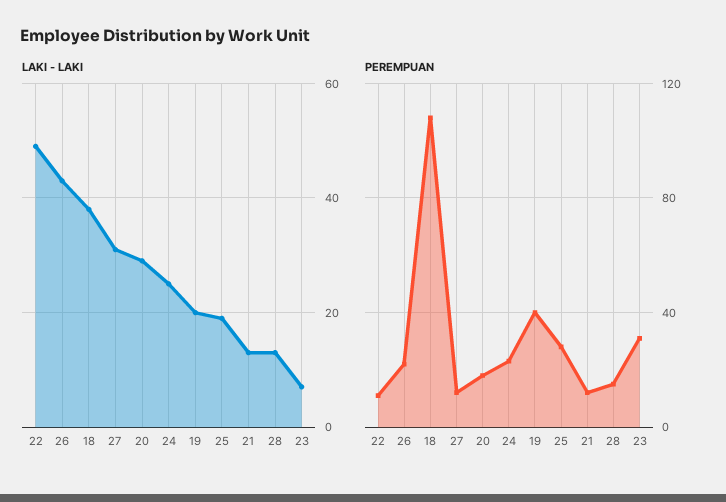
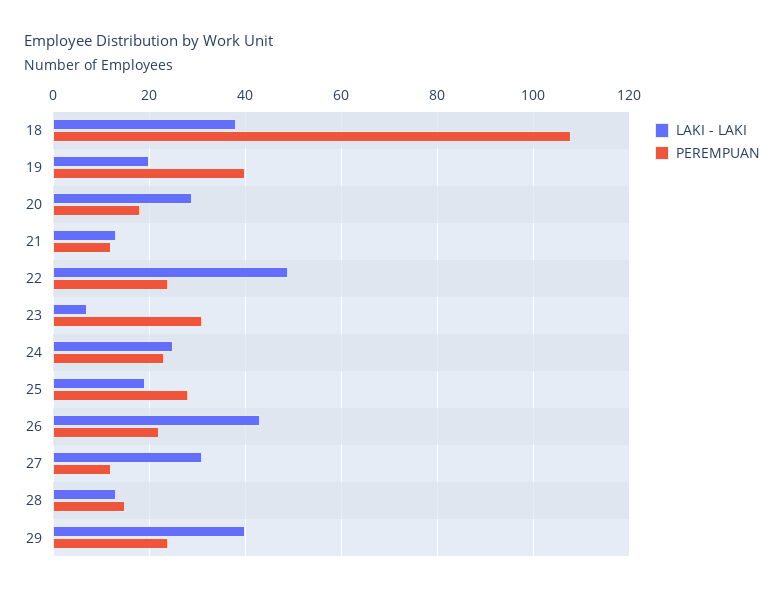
PEREMPUAN, 22: 10 -> 25
LAKI - LAKI, 29: none -> 40
PEREMPUAN, 29: none -> 25

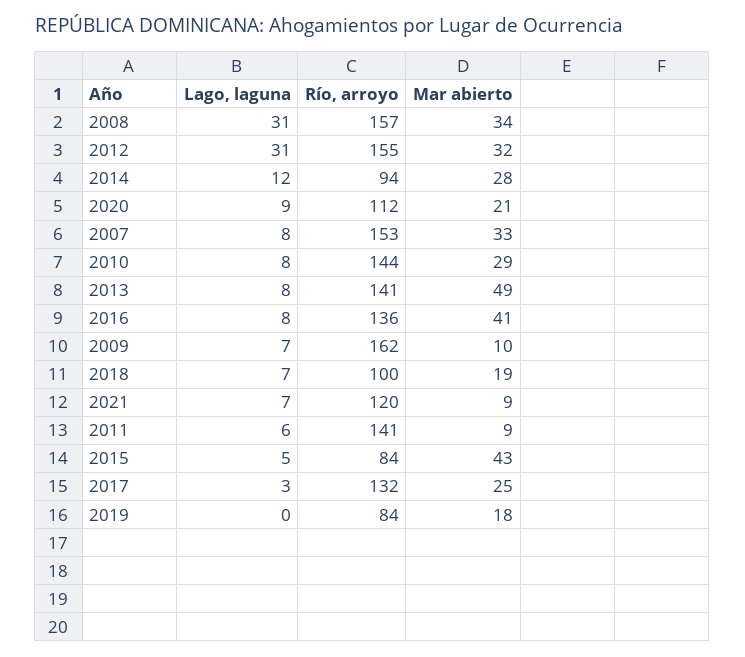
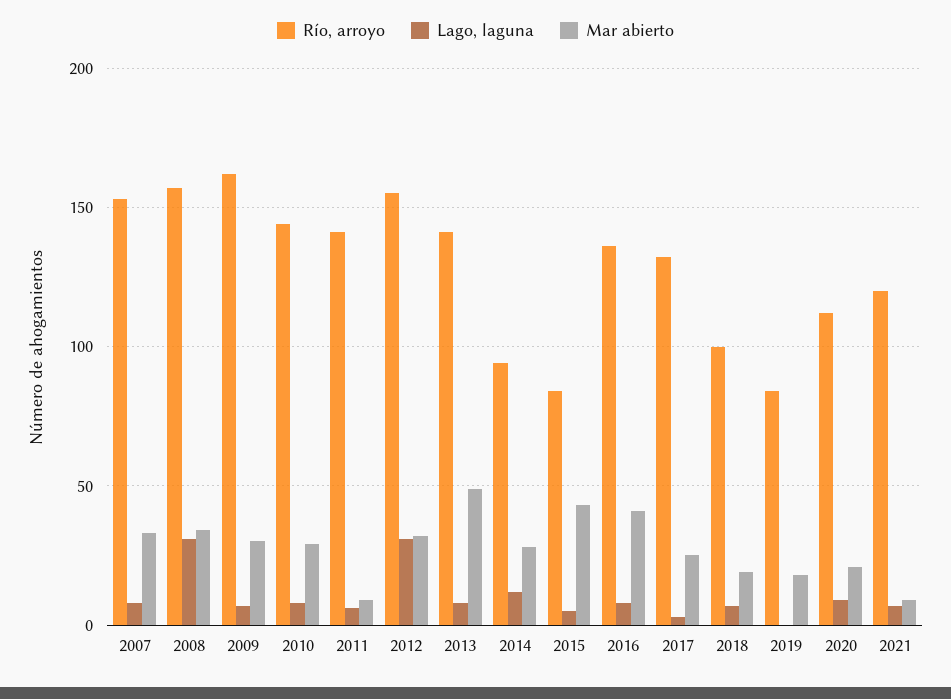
Mar abierto, 2009: 10 -> 30

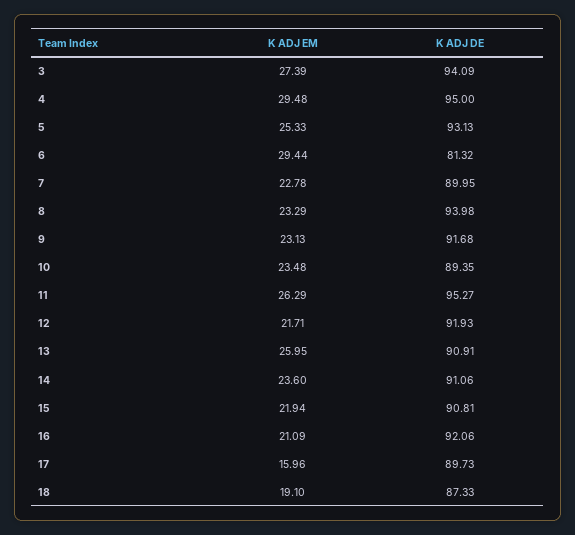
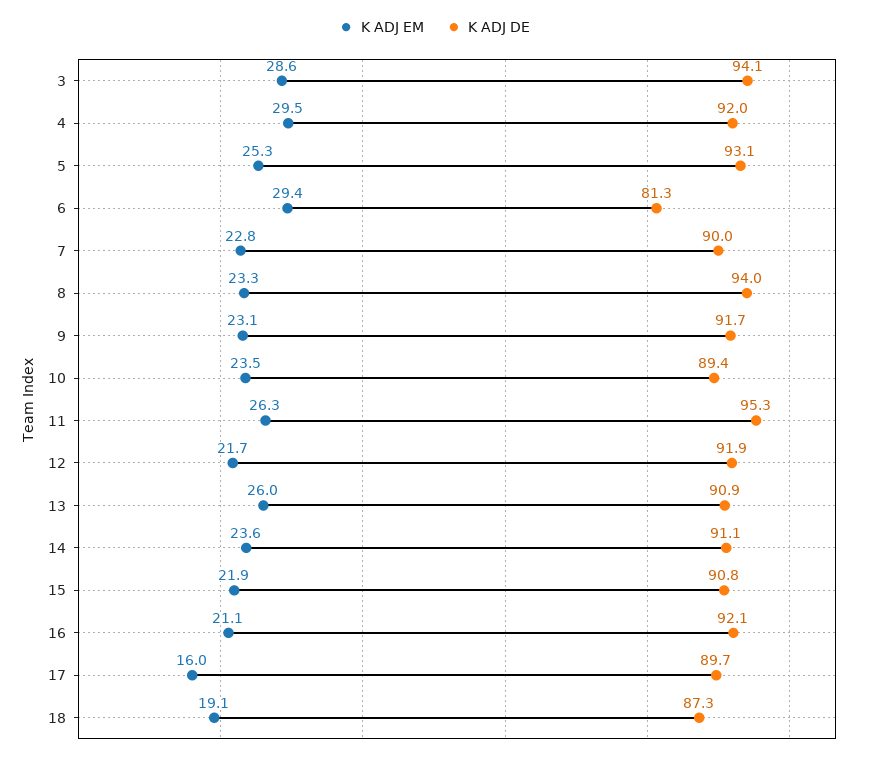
K ADJ EM, 3: 27.39 -> 28.6
K ADJ DE, 4: 95 -> 92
-----
EXERCISE PROMPT:
The answer should be all lines from the entries above that hold the word "none".

TASK OUTPUT:
LAKI - LAKI, 29: none -> 40
PEREMPUAN, 29: none -> 25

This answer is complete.